* [Work instructions]
I would like each line of the data that holds the word "video" copied out.

* [Page images and extracted text]

☆ ☆ ☆

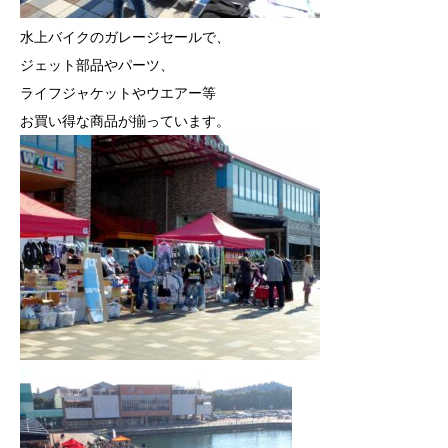
水上バイクのガレージセールで、
ジェット部品やパーツ、
ライフジャケットやウエアー等
お買い得な商品が揃っています。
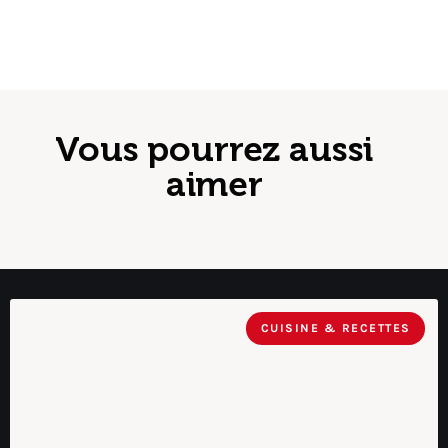
Vous pourrez aussi
aimer
CUISINE & RECETTES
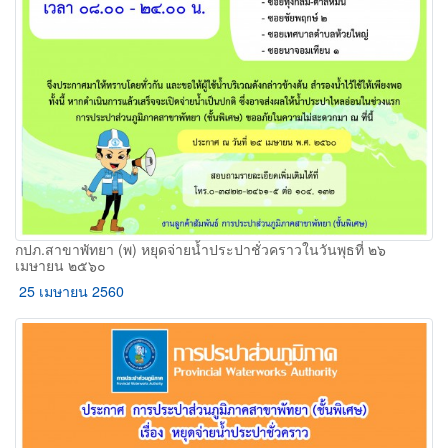
กปภ.สาขาพัทยา (พ) หยุดจ่ายน้ำประปาชั่วคราวในวันพุธที่ ๒๖
เมษายน ๒๕๖๐
25 เมษายน 2560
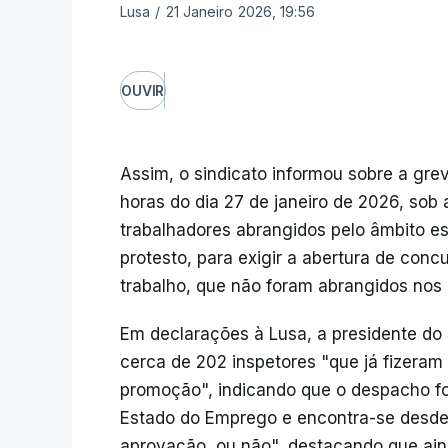
Lusa
/
21 Janeiro 2026, 19:56
OUVIR
Assim, o sindicato informou sobre a gre
horas do dia 27 de janeiro de 2026, sob 
trabalhadores abrangidos pelo âmbito es
protesto, para exigir a abertura de con
trabalho, que não foram abrangidos nos
Em declarações à Lusa, a presidente do 
cerca de 202 inspetores "que já fizeram
promoção", indicando que o despacho fo
Estado do Emprego e encontra-se desde 
aprovação, ou não", destacando que ain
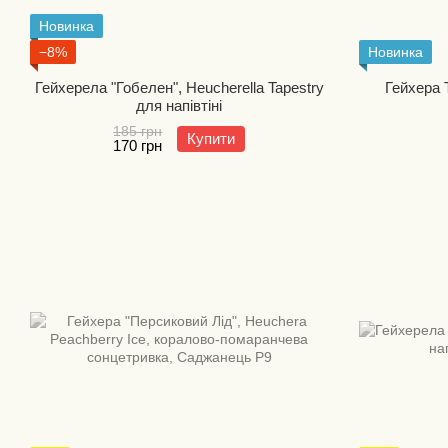
Новинка
−8%
Новинка
Гейхерела "Гобелен", Heucherella Tapestry
Гейхера 
для напівтіні
185 грн
Купити
170 грн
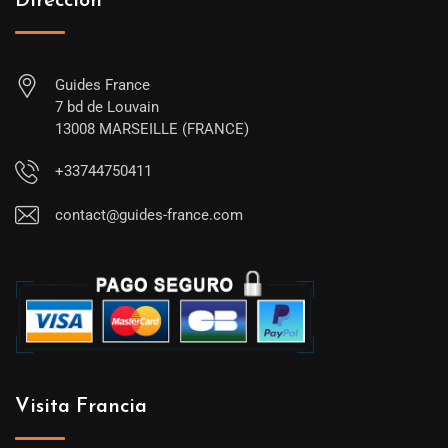
Dirección
Guides France
7 bd de Louvain
13008 MARSEILLE (FRANCE)
+33744750411
contact@guides-france.com
Visita Francia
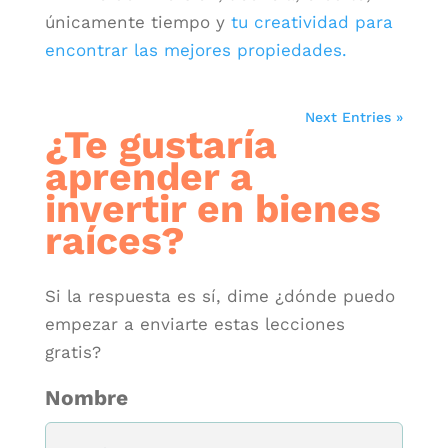
únicamente tiempo y
tu creatividad para
encontrar las mejores propiedades.
Next Entries »
¿Te gustaría
aprender a
invertir en bienes
raíces?
Si la respuesta es sí, dime ¿dónde puedo
empezar a enviarte estas lecciones
gratis?
Nombre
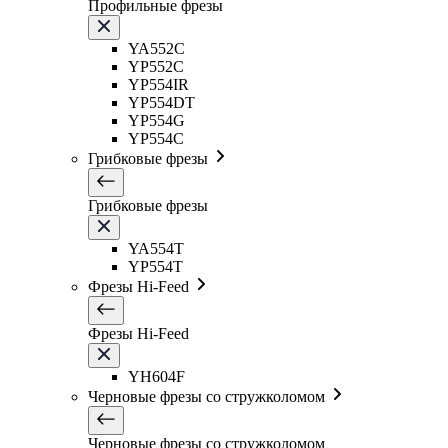
Профильные фрезы
YA552C
YP552C
YP554IR
YP554DT
YP554G
YP554C
Грибковые фрезы
Грибковые фрезы
YA554T
YP554T
Фрезы Hi-Feed
Фрезы Hi-Feed
YH604F
Черновые фрезы со стружколомом
Черновые фрезы со стружколомом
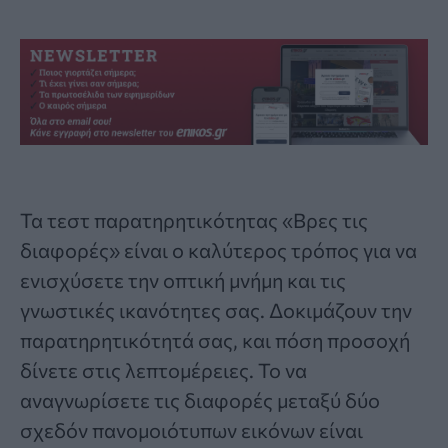
Τα
τεστ παρατηρητικότητας «Βρες τις
διαφορές»
είναι ο καλύτερος τρόπος για να
ενισχύσετε την οπτική μνήμη και τις
γνωστικές ικανότητες σας. Δοκιμάζουν την
παρατηρητικότητά σας, και πόση προσοχή
δίνετε στις λεπτομέρειες. Το να
αναγνωρίσετε τις διαφορές μεταξύ δύο
σχεδόν πανομοιότυπων εικόνων είναι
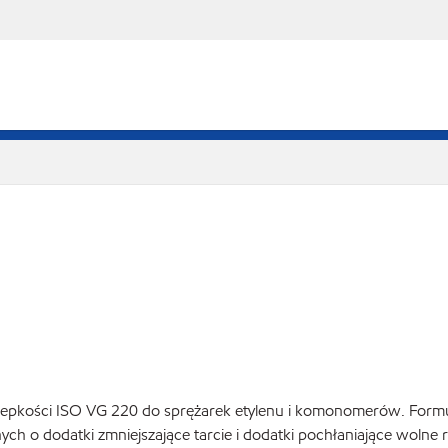
e lepkości ISO VG 220 do sprężarek etylenu i komonomerów. Form
h o dodatki zmniejszające tarcie i dodatki pochłaniające wolne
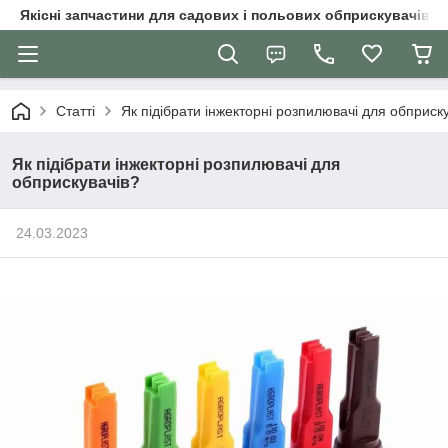
Якісні запчастини для садових і польових обприскувачів
Статті
Як підібрати інжекторні розпилювачі для обприск
Як підібрати інжекторні розпилювачі для
обприскувачів?
24.03.2023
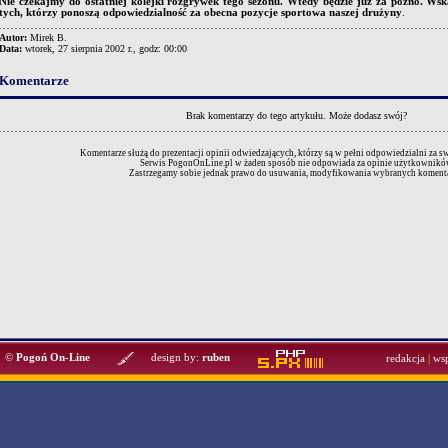
Nie czekajmy do ostatniej kolejki rozgrywek tego sezonu. Wtedy będzie już za późno. Ws
tych, którzy ponoszą odpowiedzialność za obecna pozycje sportowa naszej drużyny
.
Autor:
Mirek B.
Data:
wtorek, 27 sierpnia 2002 r., godz: 00:00
Komentarze
Brak komentarzy do tego artykułu.
Może dodasz swój?
Komentarze służą do prezentacji opinii odwiedzających, którzy są w pełni odpowiedzialni za 
Serwis PogonOnLine.pl w żaden sposób nie odpowiada za opinie użytkownikó
Zastrzegamy sobie jednak prawo do usuwania, modyfikowania wybranych komenta
©
Pogoń On-Line
design by:
ruben
redakcja
|
ws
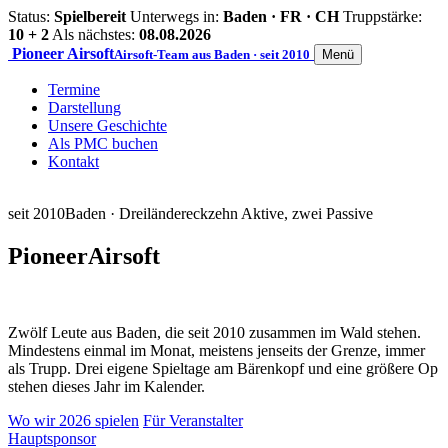
Status:
Spielbereit
Unterwegs in:
Baden · FR · CH
Truppstärke:
10 + 2
Als nächstes:
08.08.2026
Pioneer
Airsoft
Airsoft-Team aus Baden · seit 2010
Menü
Termine
Darstellung
Unsere Geschichte
Als PMC buchen
Kontakt
seit 2010
Baden · Dreiländereck
zehn Aktive, zwei Passive
Pioneer
Airsoft
Zwölf Leute aus Baden, die seit 2010 zusammen im Wald stehen.
Mindestens einmal im Monat, meistens jenseits der Grenze, immer
als Trupp. Drei eigene Spieltage am Bärenkopf und eine größere Op
stehen dieses Jahr im Kalender.
Wo wir 2026 spielen
Für Veranstalter
Hauptsponsor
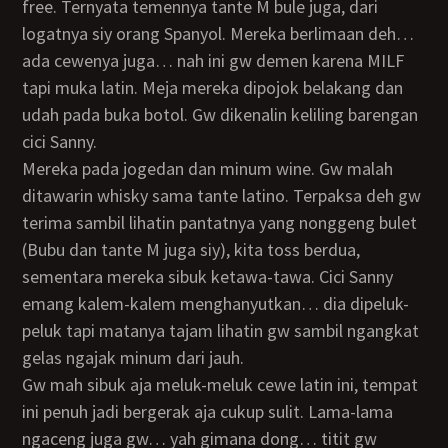
free. Ternyata temennya tante M bule juga, dari
logatnya siy orang Spanyol. Mereka berlimaan deh…
ada cewenya juga… nah ini gw demen karena MILF
tapi muka latin. Meja mereka dipojok belakang dan
udah pada buka botol. Gw dikenalin keliling barengan
cici Sanny.
Mereka pada jogedan dan minum wine. Gw malah
ditawarin whisky sama tante latino. Terpaksa deh gw
terima sambil lihatin pantatnya yang nonggeng bulet
(Bubu dan tante M juga siy), kita toss berdua,
sementara mereka sibuk ketawa-tawa. Cici Sanny
emang kalem-kalem menghanyutkan… dia dipeluk-
peluk tapi matanya tajam lihatin gw sambil ngangkat
gelas ngajak minum dari jauh.
Gw mah sibuk aja meluk-meluk cewe latin ini, tempat
ini penuh jadi bergerak aja cukup sulit. Lama-lama
ngaceng juga gw… yah gimana dong… titit gw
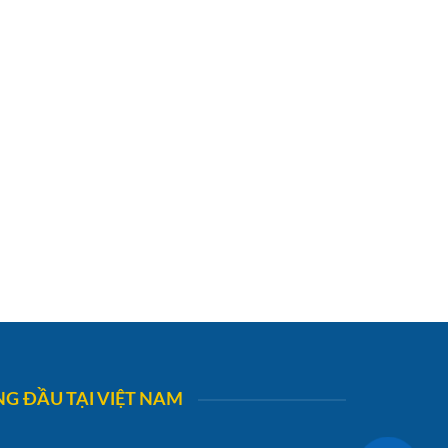
G ĐẦU TẠI VIỆT NAM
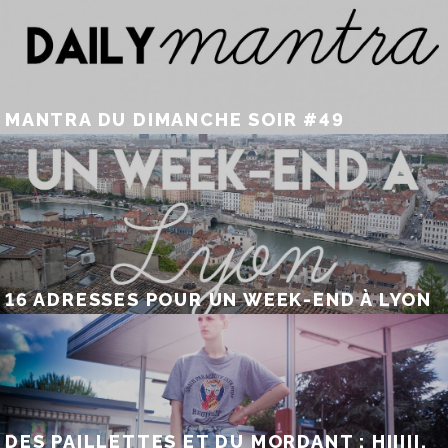
MANTRA DU DIMANCHE SOIR #49
16 ADRESSES POUR UN WEEK-END À LYON
DES PAILLETTES ET DU MORDANT : HIIIII,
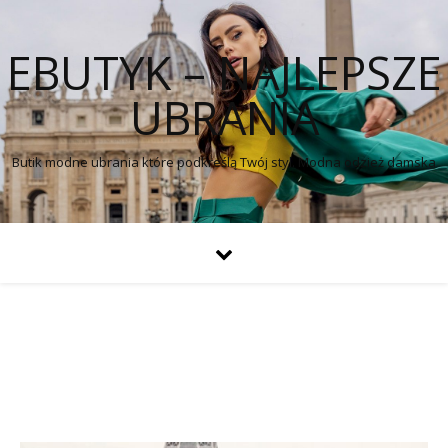
EBUTYK – NAJLEPSZE
UBRANIA
Butik modne ubrania które podkreślą Twój styl. Modna odzież damska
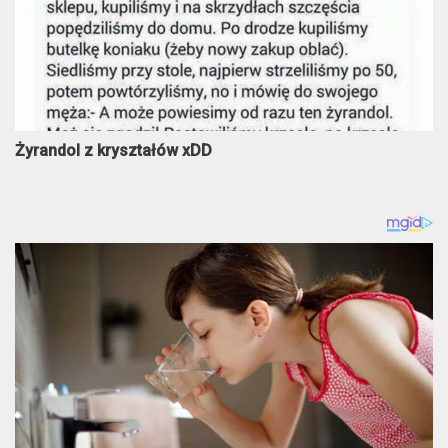
Żyrandol z kryształów xDD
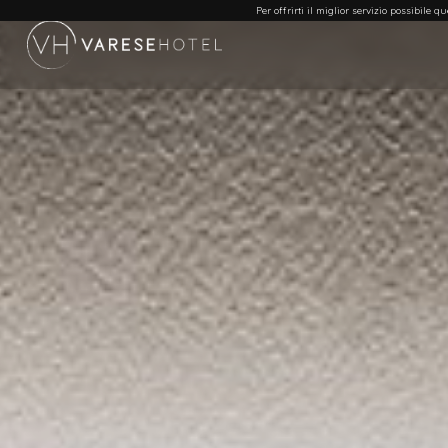
Per offrirti il miglior servizio possibile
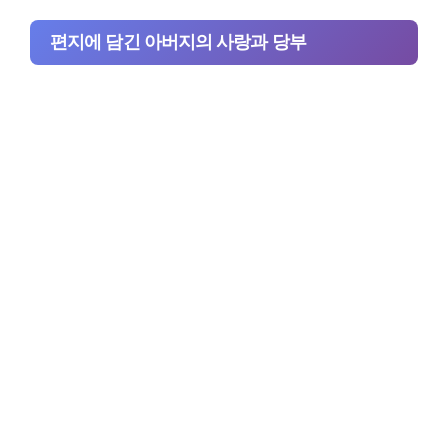
편지에 담긴 아버지의 사랑과 당부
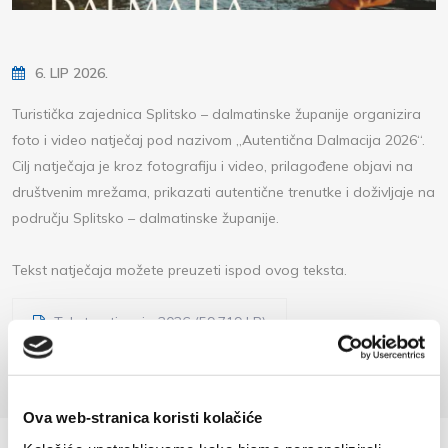
6. LIP 2026.
Turistička zajednica Splitsko – dalmatinske županije organizira
foto i video natječaj pod nazivom „Autentična Dalmacija 2026“.
Cilj natječaja je kroz fotografiju i video, prilagođene objavi na
društvenim mrežama, prikazati autentične trenutke i doživljaje na
području Splitsko – dalmatinske županije.
Tekst natječaja možete preuzeti ispod ovog teksta.
Tekst natjecaja 2026 (59,719 kB)
Ova web-stranica koristi kolačiće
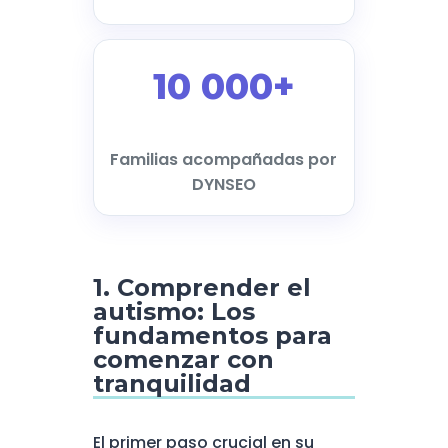
10 000+
Familias acompañadas por
DYNSEO
1. Comprender el
autismo: Los
fundamentos para
comenzar con
tranquilidad
El primer paso crucial en su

☆ ☆ ☆

* [Exercise solution]
foto i video natječaj pod nazivom „Autentična Dalmacija 2026“.
Cilj natječaja je kroz fotografiju i video, prilagođene objavi na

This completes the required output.